[Source document]

# ferrolearn-preprocess
Data preprocessing transformers for the [ferrolearn](https://crates.io/crates/ferrolearn) machine learning framework.
## Scalers
| `StandardScaler` | Zero-mean, unit-variance scaling |
| `MinMaxScaler` | Scale features to a given range (default [0, 1]) |
| `RobustScaler` | Median/IQR-based scaling, robust to outliers |
| `MaxAbsScaler` | Scale by maximum absolute value to [-1, 1] |
| `Normalizer` | Normalize each sample (row) to unit norm |
| `PowerTransformer` | Yeo-Johnson power transform for Gaussian-like distributions |
## Encoders
| `OneHotEncoder` | Encode categorical columns as binary indicator columns |
| `OrdinalEncoder` | Map string categories to integers by order of appearance |
| `LabelEncoder` | Map string labels to integer indices |
## Imputers
| `SimpleImputer` | Fill missing (NaN) values using mean, median, most frequent, or constant |
## Feature selection
| `VarianceThreshold` | Remove features with variance below a threshold |
| `SelectKBest` | Keep the K features with highest ANOVA F-scores |
| `SelectFromModel` | Keep features whose model-derived importance exceeds a threshold |
## Feature engineering
| `PolynomialFeatures` | Generate polynomial and interaction features |
| `Binarizer` | Threshold features to binary values |
| `FunctionTransformer` | Apply a user-provided function element-wise |
| `ColumnTransformer` | Apply different transformers to different column subsets |
## Example
```rust
use ferrolearn_preprocess::StandardScaler;
use ferrolearn_core::FitTransform;
use ndarray::array;
let x = array![[1.0_f64, 10.0], [2.0, 20.0], [3.0, 30.0]];
let scaled = StandardScaler::<f64>::new().fit_transform(&x).unwrap();
// Each column now has mean ~= 0 and std ~= 1
```
All transformers implement `PipelineTransformer` for use inside a `Pipeline`.

[/Source document]
[Excerpted data]

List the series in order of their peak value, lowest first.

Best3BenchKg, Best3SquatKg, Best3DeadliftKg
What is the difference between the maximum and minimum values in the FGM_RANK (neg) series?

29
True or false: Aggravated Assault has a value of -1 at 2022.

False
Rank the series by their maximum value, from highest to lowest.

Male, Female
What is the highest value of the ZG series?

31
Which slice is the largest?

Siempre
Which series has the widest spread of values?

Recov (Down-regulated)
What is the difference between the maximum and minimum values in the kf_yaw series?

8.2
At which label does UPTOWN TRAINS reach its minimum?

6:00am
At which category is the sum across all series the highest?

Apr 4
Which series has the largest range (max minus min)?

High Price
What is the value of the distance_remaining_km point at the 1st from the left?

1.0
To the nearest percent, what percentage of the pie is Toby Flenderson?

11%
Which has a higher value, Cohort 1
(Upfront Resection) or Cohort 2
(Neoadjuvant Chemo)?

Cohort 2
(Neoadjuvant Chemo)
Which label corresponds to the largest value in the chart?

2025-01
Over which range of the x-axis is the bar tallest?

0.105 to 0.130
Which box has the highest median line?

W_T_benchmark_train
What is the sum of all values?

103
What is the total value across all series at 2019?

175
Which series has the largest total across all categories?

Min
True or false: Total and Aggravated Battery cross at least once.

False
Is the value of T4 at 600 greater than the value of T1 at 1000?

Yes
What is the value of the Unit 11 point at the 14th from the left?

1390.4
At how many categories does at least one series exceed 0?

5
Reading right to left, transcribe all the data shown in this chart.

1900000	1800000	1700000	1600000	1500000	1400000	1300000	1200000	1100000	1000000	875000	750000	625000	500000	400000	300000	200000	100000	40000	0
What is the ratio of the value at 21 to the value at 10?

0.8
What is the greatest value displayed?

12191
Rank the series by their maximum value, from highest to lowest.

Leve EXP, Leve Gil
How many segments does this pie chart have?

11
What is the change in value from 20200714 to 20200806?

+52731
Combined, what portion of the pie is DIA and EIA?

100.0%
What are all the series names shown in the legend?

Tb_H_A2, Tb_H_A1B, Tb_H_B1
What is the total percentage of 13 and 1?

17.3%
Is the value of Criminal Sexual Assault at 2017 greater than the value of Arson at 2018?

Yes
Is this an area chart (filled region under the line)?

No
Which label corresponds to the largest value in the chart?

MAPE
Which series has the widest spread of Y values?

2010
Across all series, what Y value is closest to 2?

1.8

[/Excerpted data]

— Task description —
Copy the whole ferrolearn-preprocess page above word for word, from its title line through its last sentence.

— Solution for this problem —
# ferrolearn-preprocess
Data preprocessing transformers for the [ferrolearn](https://crates.io/crates/ferrolearn) machine learning framework.
## Scalers
| `StandardScaler` | Zero-mean, unit-variance scaling |
| `MinMaxScaler` | Scale features to a given range (default [0, 1]) |
| `RobustScaler` | Median/IQR-based scaling, robust to outliers |
| `MaxAbsScaler` | Scale by maximum absolute value to [-1, 1] |
| `Normalizer` | Normalize each sample (row) to unit norm |
| `PowerTransformer` | Yeo-Johnson power transform for Gaussian-like distributions |
## Encoders
| `OneHotEncoder` | Encode categorical columns as binary indicator columns |
| `OrdinalEncoder` | Map string categories to integers by order of appearance |
| `LabelEncoder` | Map string labels to integer indices |
## Imputers
| `SimpleImputer` | Fill missing (NaN) values using mean, median, most frequent, or constant |
## Feature selection
| `VarianceThreshold` | Remove features with variance below a threshold |
| `SelectKBest` | Keep the K features with highest ANOVA F-scores |
| `SelectFromModel` | Keep features whose model-derived importance exceeds a threshold |
## Feature engineering
| `PolynomialFeatures` | Generate polynomial and interaction features |
| `Binarizer` | Threshold features to binary values |
| `FunctionTransformer` | Apply a user-provided function element-wise |
| `ColumnTransformer` | Apply different transformers to different column subsets |
## Example
```rust
use ferrolearn_preprocess::StandardScaler;
use ferrolearn_core::FitTransform;
use ndarray::array;
let x = array![[1.0_f64, 10.0], [2.0, 20.0], [3.0, 30.0]];
let scaled = StandardScaler::<f64>::new().fit_transform(&x).unwrap();
// Each column now has mean ~= 0 and std ~= 1
```
All transformers implement `PipelineTransformer` for use inside a `Pipeline`.